*ASSIGNMENT 1*. In the blog post about the kicking at the kids' basketball game, what did Michael say to the boy who kicked him in the leg?
*ASSIGNMENT 2*. Write the next part of the blog post about the kicking at the kids' basketball game, starting after its last line.

*EXTRACT*.
========

Some weeks, as Sunday approaches I start to get nervous.

Some weeks go by in a flash and nothing outrageous has happened. I start to worry about what I will blog about.  Sometimes I think, maybe everyone is starting to be normal and life is boring and there’s nothing to say.

But then – I just venture out into my INSANE town that is FILLED with LUNATICS and I will always have some material to work with.

My schedule worked out this weekend so I was able to make it to the kids basketball games Saturday morning before work.  I have missed a bunch, so the kids were happy to have me there.  Sam’s game went well and we moved over to the next court for Michael’s game immediately following.

I only knew one mother there and sat down next to her.  This happened to be the mother I know who always posts on Facebook “how blessed she is to be homeschooling.”  You might imagine we have very little in common.

We made small talk while Michael was lining up with his teammates to start his game.  A boy he doesn’t know was behind him and kicked him in the back of the leg for no reason.  Michael turned to face him.

“Stop kicking!” he said to the kid.

The kid just looked at him and wound up and kicked him hard in the privates.

Michael hunched over in pain and started crying.  I sat on the bleachers slack-jawed watching the coach reprimand the penis-kicker.   My mind raced as to what would be the way to respond to this assault.

It would be a perfect time for Michael to turn into a wolf but that seemed unlikely.

mjfox

teen wolf dunk

I’m sorry – but by the way, does it seem strange that we fully accepted this as a quality cinematic production starring Michael J. Fox? Look at his legs please.

The coach ran over and sent the “junk-kicker” over to his dad on the bleachers.

I stared down the kid with a look of disgust and horror as much as I could but he didn’t even glance my way. I whipped my head around to adjust my squinty eyeball glare towards the Dad but he didn’t care either.

I tried to size up the situation and figure out why both of these people were immune to my evil glare and realized that the father was a huge Richie Cunningham look-alike with what seemed to be the same nerdy disposition.

I almost could swear I saw this guy on the sidelines encouraging his kid to be an asshole...

I could swear I saw this guy on the sidelines doing this to his kid when he kicked Michael…

He didn’t say ONE WORD to his balls-kicking devil child, and he didn’t say ONE WORD TO US OR MICHAEL as tears poured down his cheeks and Mr. Gaga took him to the bathroom to assess the situation.

You know what Opie – maybe say you are sorry that your son is a huge douchebag….or say “I am so sorry that Michael is infertile now because my kid is a testicle-destroying asshole.”

At the very least make some sort of show pretending to reprimand your kid.

Any appropriate response will do.

None of that happened.  Nothing happened.  It was as though I was in the twilight zone.

========

*SUPPLIED MATERIAL*.
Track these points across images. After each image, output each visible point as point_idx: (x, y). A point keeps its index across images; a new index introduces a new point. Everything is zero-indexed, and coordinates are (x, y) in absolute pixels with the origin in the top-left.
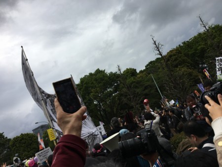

========

*WRITTEN RESPONSE 1*. "Stop kicking!"

*WRITTEN RESPONSE 2*.
While my son was now missing the start of his game, the balls-kicker sat on Richie Cunningham’s lap and stared straight ahead watching the game.

Smoke poured out of my ears while I desperately thought how I could properly punish these horrible people.

When Michael came back from the bathroom with pink cheeks and puffy eyes I called him over.

“If that kid touches you one more time – you have permission to punch him as hard as you can in the face.” I said furiously and loudly.

Mr. Gaga stared at me with alarm as Michael ran onto the court.

“What?” I demanded.

“Everyone is staring at you now, maybe you should go to work.” he whispered.

“I don’t care.”

I started to get my stuff together to leave for work and guess who decided to pipe in with her two cents?

Homeschooling blessed mom!!!

“You know…you are not telling Michael the right thing to do….” she said with a smile.

Did this bitch have a death wish or what?
“Um, I am teaching my child to defend himself and not just stand around getting kicked in the balls by a maniac who has a father that allows such behavior.”

She continued to smile and said “Hitting is not the answer.”

I was going to lose my mind.

“Listen, when you ever let your kids venture out of your house – you might find that the real world is a little rough – and your kids are going to get their asses kicked…..If Michael punches that kid today I will give him a high-five.”

She looked at me and shook her head and said sadly, “I know you will.”

I took that moment to exit the gym.  I called a friend on the way to work to relay the story, who thankfully agreed that the whole scenario was obscene.  Then she gave me a great idea.

“Maybe next weekend, if that mom is there just go up to her and kick her in the crotch and see what happens.”

Maybe I will just start doing it to everyone I don't like.....

Maybe I will just start doing it to everyone I don’t like…..

Basketball games just got a lot more fun.

Linking to “I don’t like Mondays blog hop”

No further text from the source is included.